** Records for the task follows **

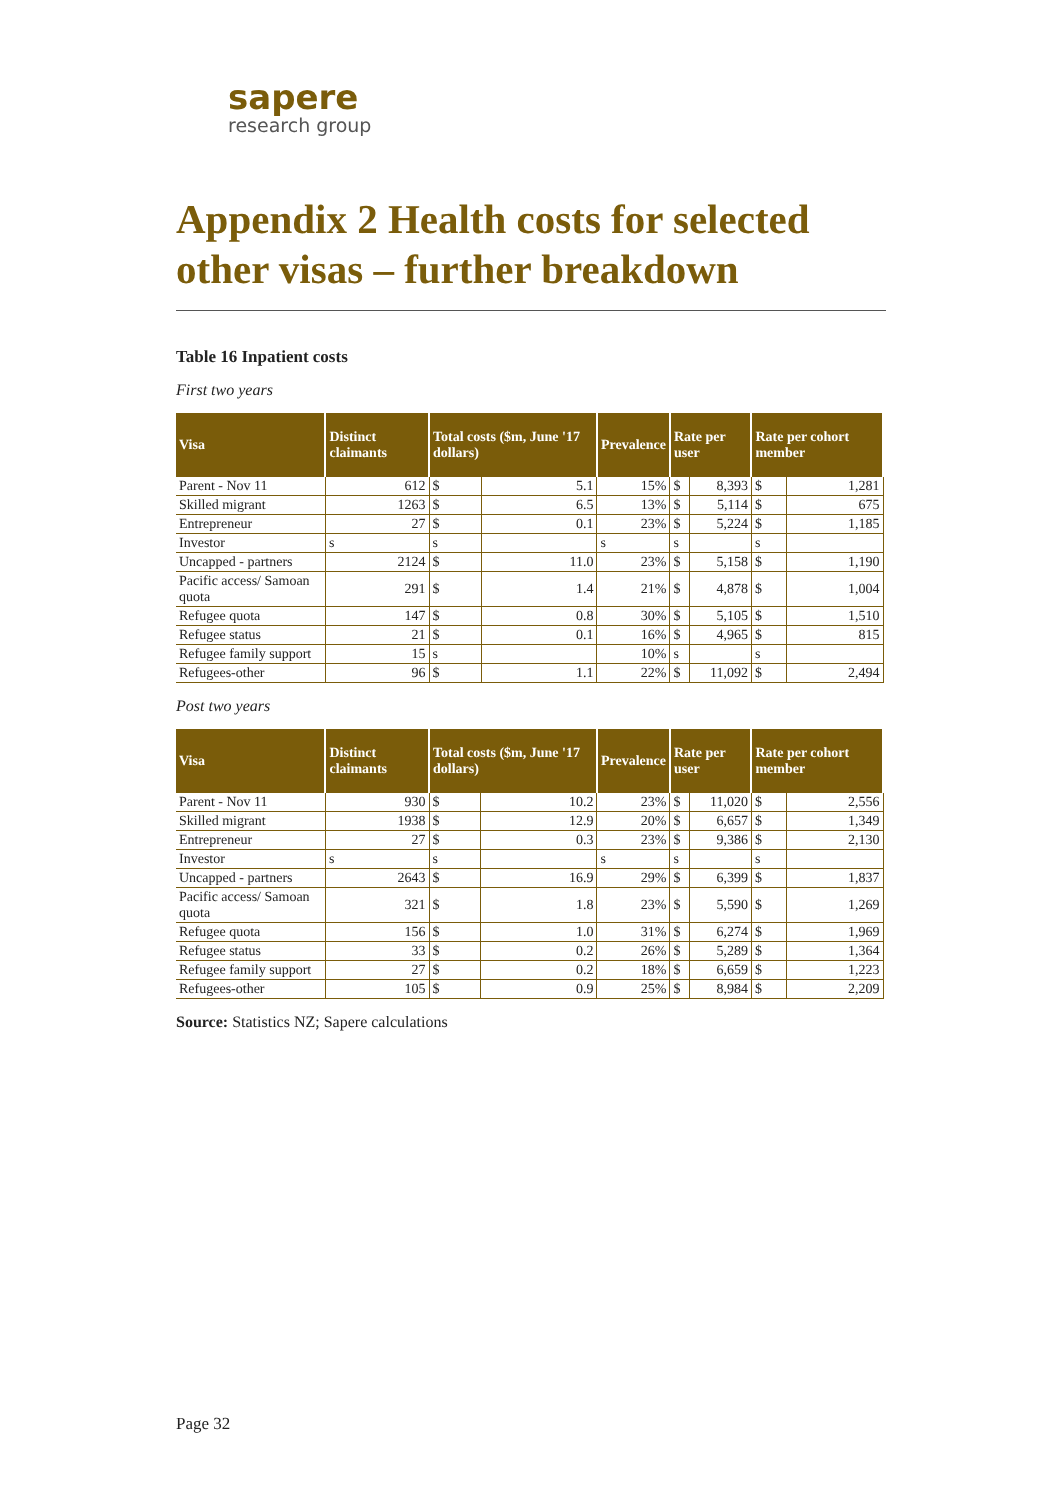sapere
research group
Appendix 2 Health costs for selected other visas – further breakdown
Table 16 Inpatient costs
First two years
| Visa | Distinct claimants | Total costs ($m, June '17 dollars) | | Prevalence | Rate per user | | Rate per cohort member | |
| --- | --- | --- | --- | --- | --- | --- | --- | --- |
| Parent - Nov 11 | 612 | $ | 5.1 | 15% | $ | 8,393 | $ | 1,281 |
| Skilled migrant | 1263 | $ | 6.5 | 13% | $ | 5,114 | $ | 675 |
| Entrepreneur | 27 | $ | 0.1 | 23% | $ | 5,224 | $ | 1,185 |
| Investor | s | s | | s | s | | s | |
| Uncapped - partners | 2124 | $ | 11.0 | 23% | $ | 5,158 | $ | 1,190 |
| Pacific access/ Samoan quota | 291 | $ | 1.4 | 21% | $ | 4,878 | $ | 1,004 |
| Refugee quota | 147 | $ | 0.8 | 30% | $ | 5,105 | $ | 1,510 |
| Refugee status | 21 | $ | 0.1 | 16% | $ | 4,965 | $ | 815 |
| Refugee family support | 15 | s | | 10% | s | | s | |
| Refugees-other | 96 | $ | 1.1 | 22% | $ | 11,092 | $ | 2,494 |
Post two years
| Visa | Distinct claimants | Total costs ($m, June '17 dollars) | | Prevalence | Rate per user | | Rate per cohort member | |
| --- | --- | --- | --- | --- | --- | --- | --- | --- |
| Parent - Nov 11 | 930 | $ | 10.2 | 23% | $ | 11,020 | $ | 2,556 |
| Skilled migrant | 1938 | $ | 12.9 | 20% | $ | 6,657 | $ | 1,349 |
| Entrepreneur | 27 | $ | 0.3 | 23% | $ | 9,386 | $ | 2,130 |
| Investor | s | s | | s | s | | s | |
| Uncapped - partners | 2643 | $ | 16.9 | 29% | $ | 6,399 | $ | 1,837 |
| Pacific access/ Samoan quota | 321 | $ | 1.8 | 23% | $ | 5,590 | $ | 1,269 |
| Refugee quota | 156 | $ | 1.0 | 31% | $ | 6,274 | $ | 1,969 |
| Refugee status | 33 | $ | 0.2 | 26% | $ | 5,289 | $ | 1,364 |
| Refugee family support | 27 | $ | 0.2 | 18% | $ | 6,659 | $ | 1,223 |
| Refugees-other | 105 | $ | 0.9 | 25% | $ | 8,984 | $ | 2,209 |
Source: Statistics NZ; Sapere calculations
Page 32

** End of Records for the task **
** Records for the task follows **

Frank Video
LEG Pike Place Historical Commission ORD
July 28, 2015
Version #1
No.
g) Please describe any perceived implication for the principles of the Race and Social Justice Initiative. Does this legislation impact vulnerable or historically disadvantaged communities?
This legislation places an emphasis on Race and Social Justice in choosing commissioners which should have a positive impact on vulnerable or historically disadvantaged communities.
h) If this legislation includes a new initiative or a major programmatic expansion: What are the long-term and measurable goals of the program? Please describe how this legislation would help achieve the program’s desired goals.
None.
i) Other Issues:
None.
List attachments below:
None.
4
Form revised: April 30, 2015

** End of Records for the task **

Task to complete =>
Provide the number of lines in the preceding entries that include the string "Social", with no other words.

Exercise answer =>
2